Who can join: Any faller with your own W.C.B. number, whether you're an independent or a contractor with employees, should get on board. This is the group that we have been directly catering to over the last few years with our financial wins. Because we have been predominately set up as a faller's safety association, payroll fallers are more than welcome to join. A lot of our concerns with the Prevention Division of W.C.B. are going to benefit you also. The W.F.A. is all about fallers and falling. There are approximately 4000 of us in the province. Up until this point everyone we are around has wanted to dictate how we are suppose to be going about our business and it's not fair. We are involved in what has proven to be one of the most dangerous occupations on the globe and should have a say in what's going on with our job.

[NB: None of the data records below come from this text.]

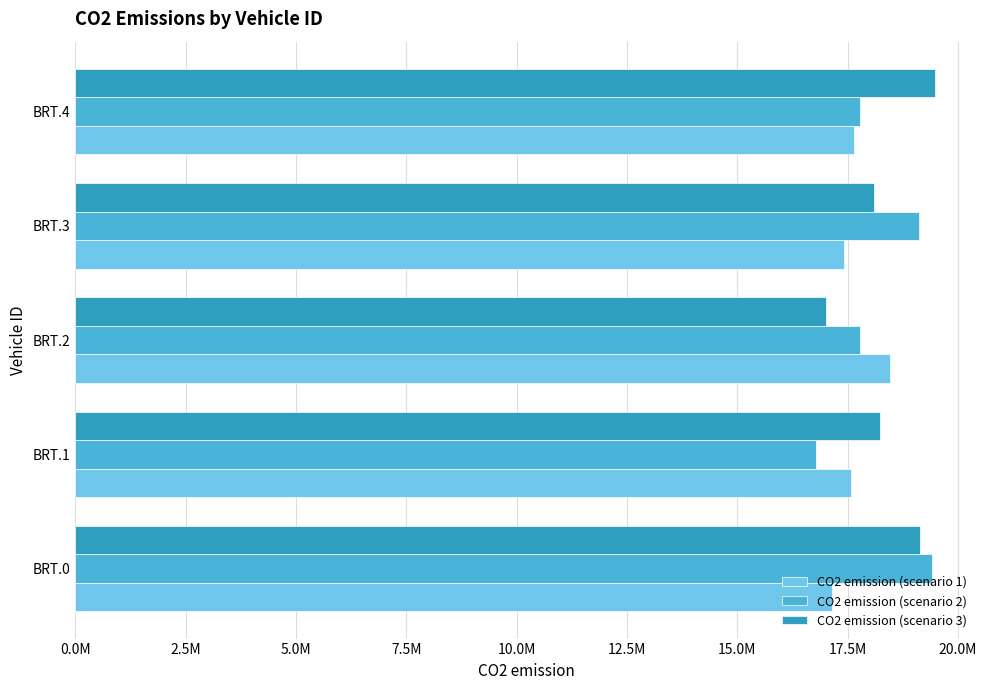

Reading right to left, extract all data points from this chart.

CO2 emission (scenario 1): 17649841.3	17421758.4	18450366.0	17571599.4	17136800.0
CO2 emission (scenario 2): 17781223.7	19127968.8	17789324.6	16787202.9	19421922.1
CO2 emission (scenario 3): 19487085.9	18099091.1	17017954.8	18223252.9	19152115.9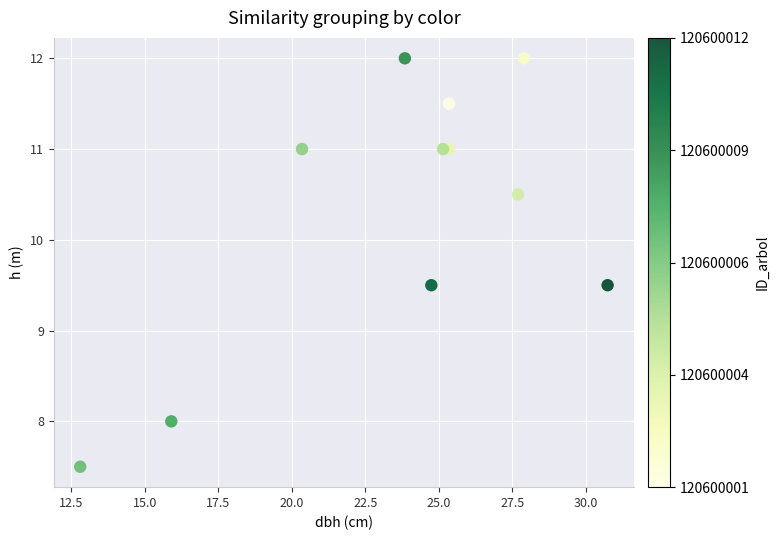

What is the average Y value?

10.3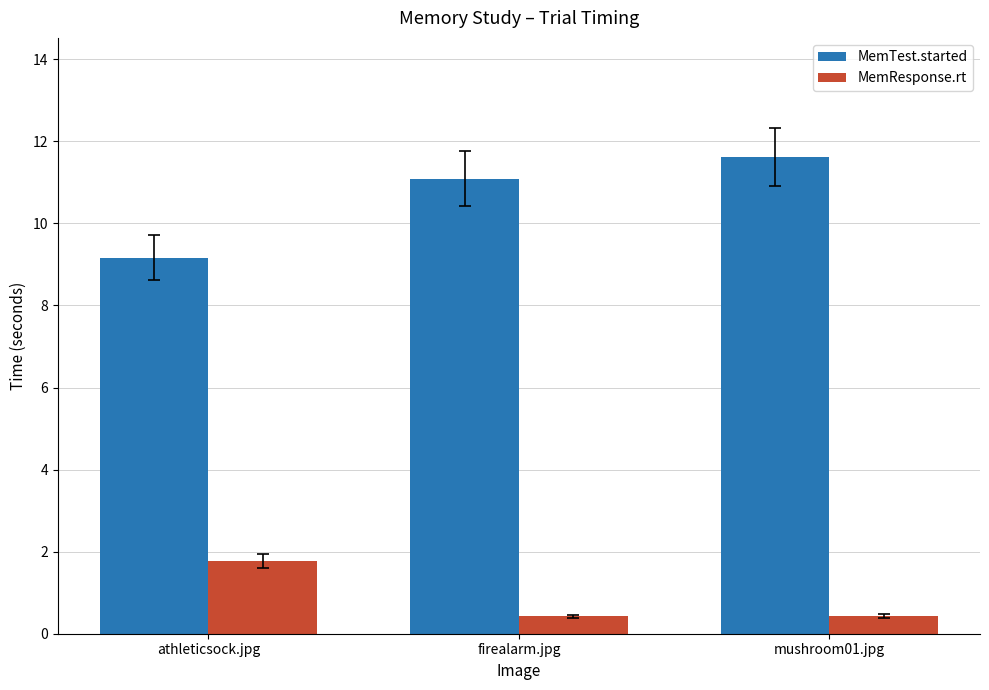

Does the chart contain any negative values?

No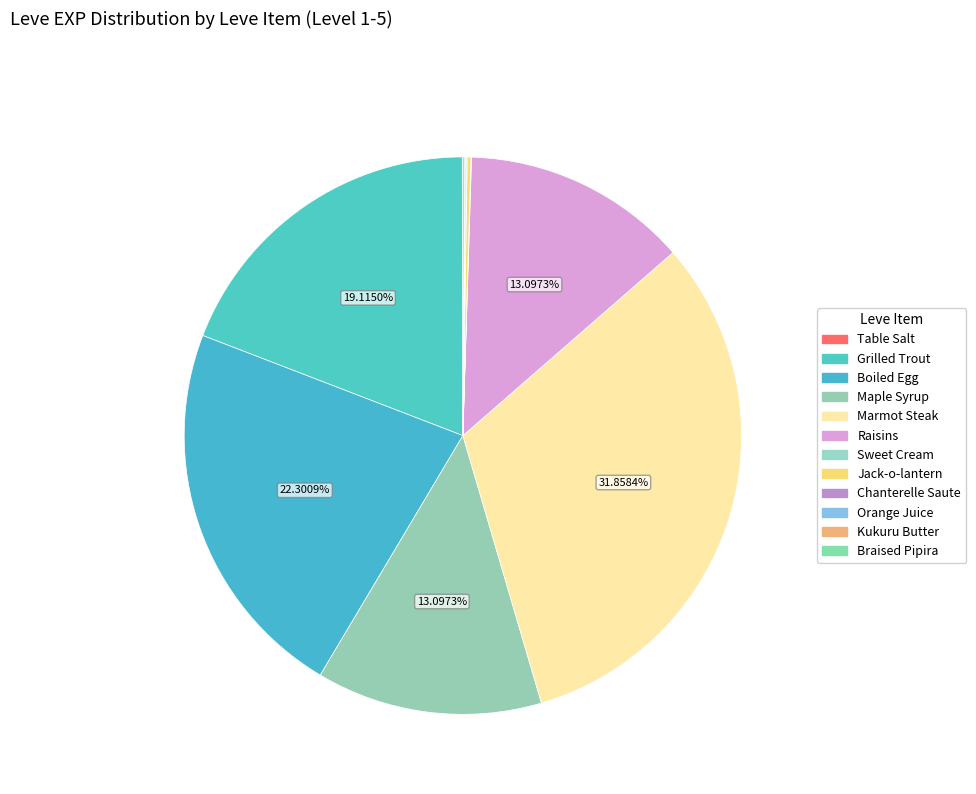

Is there any slice that represents more than half of the pie?

No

Dues and registration fees: It was decided by the W.F.A. directors to charge $100.00 per faller annually. We've included a registration form along with this news letter. As soon as you become a voting member, you'll receive a contact list for our 'Board of Directors' and be kept up to date through news letters as to what's going on in the province as far as falling goes, be it good or bad. If this letter lands in your hands and you have never heard of us but would like to sit on the 'board', give us a call. There are two phone numbers on this letterhead, one rings at our chairman's house, the other at our secretary-treasurers. A fallers association has been talked about for a lot of years in a lot of camps by a lot of good men, here it is! The Western Fallers Association is up and running and doing business in the province of British Columbia, we urge you to join us.